If the git checkout fails, you can assume that origin/foo does not exist. (The only other possibility is that things are going very badly wrong, e.g., you have run out of disk space or the storage device is failing, or there are bugs in Git: in both cases all bets are off.) You can at this point go down your "create foo pointing to the same commit as origin/master and use git push -u to ask to create it on origin too" path, and verify that this all works. As usual with git push, you are now racing against anyone else creating foo. Note also that there may not be an origin/master in your own repository, if there was no master on the other Git at the time you did the clone.
Method 2
You can use git ls-remote as you are doing now, which does one complete round-trip operation to the remote (currently via URL, since there is as yet no local clone, hence no remote named origin to store that URL) to determine the set of references it has. If foo does not exist in that repository, you can ask that Git to create it. You can do this a little bit differently, if you like, using a series of local Git operations in a new repository that, as yet, has nothing at all in it:
mkdir <directory>
cd <directory>
git init
git remote add origin <url>
At this point you can run git ls-remote origin, because now there is a remote named origin. However, there are no local branches at all. Now we run into the usual atomicity issues, and "what to do next" depends once again on how you wish to solve them. But if I were not using method 1 or some slight variant of it, this is what I would do next:
# assumes $branch is set to "foo" as needed, and that
# function "die" prints an error message and exits with failure
git fetch origin # bring over all commits and origin/* branches
if branchrev=$(git rev-parse -q --verify origin/$branch); then
# origin/$branch exists, so we want to act like "git clone -b $branch"
git checkout $branch ||
die "unable to check out $branch, cannot proceed"
else
# origin/$branch does not exist: ask to create it pointing to
# origin/master
rev=$(git rev-parse -q --verify origin/master) ||
die "no origin/master exists, cannot proceed"
git checkout -b $branch $rev ||
die "failed to create $branch"
git push -u origin "$branch:refs/heads/$branch" ||
die "failed to create $branch on origin"
fi
The git checkout -b creates the branch in the local repository, and sets it as the current branch. Since the initial commit ID is given by raw commit hash (due to $rev containing the result from git rev-parse), it will have no upstream. You could instead use git checkout -b $branch origin/master but this will set the upstream for the new branch to origin/master, leaving a trap for the unwary if the git push -u fails for some reason (e.g., network failure).
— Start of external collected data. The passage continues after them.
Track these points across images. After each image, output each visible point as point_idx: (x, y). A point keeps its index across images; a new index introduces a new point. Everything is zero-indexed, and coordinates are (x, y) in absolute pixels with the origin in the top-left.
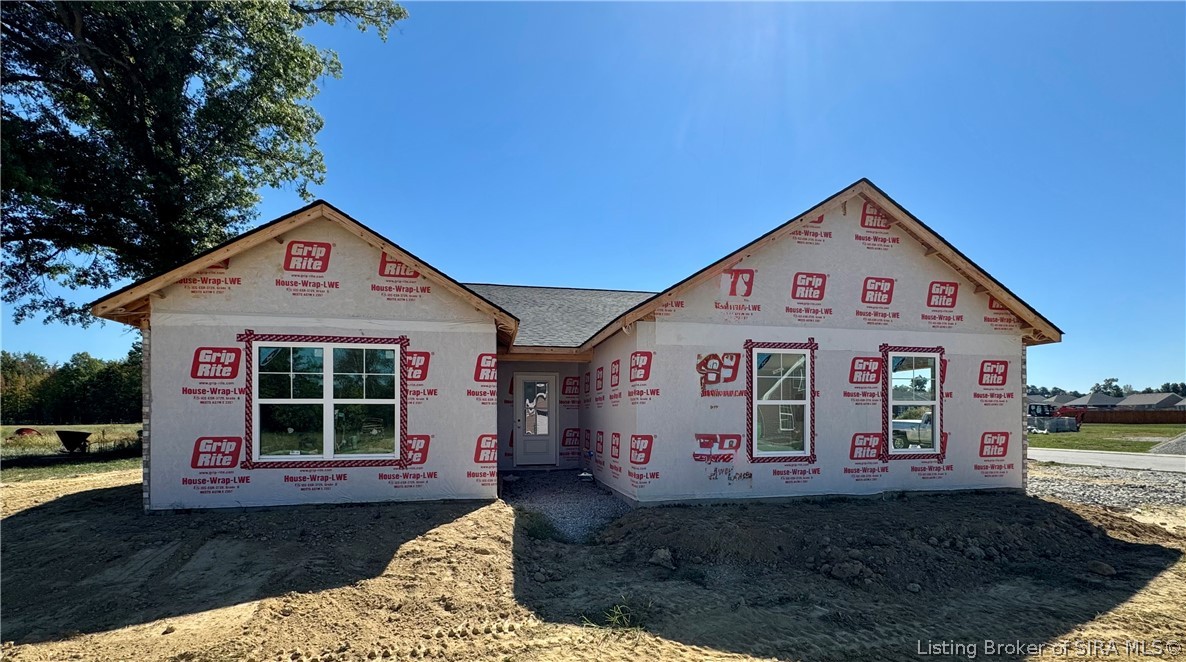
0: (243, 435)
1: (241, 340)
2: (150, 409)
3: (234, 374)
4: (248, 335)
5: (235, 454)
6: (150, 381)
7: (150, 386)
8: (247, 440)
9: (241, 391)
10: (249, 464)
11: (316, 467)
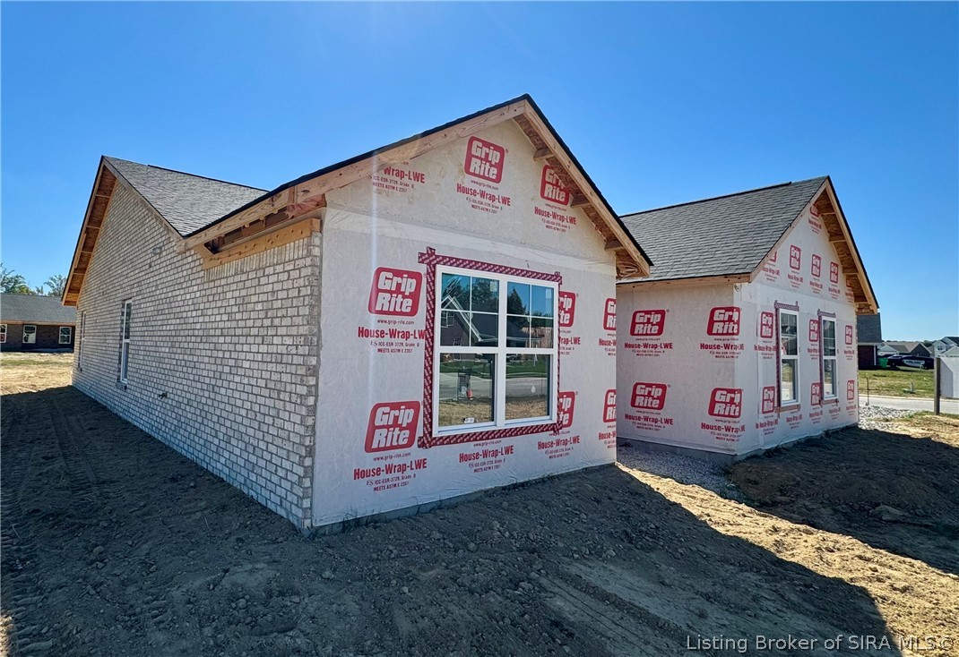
0: (421, 399)
1: (422, 262)
2: (319, 362)
3: (414, 311)
4: (430, 255)
5: (412, 427)
6: (319, 315)
7: (319, 323)
8: (425, 406)
9: (421, 335)
10: (428, 441)
11: (487, 439)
You could use git checkout --no-track -b $branch origin/master, but given the test to make sure origin/master is a valid name, we might as well save the hash ID in $rev and use that.
This same bit of shell script—which you could rewrite in Ruby if you like—can be used after a regular old git clone, instead of using the somewhat obscure git init; git remote add ...; git fetch sequence that does everything git clone would do except for the initial git checkout of whichever branch the remote's HEAD indicates.
(In other words, in practice, I'd just run git clone—without the tricky -b part—first, then do everything in the shell script section above except the git fetch step, which is generally unnecessary right after the clone step. If the clone will take a very long time, the extra git fetch might still be useful, since that will then shrink the atomicity race, at the cost of one more round-trip to the server at origin. Nothing can completely close the race, though.)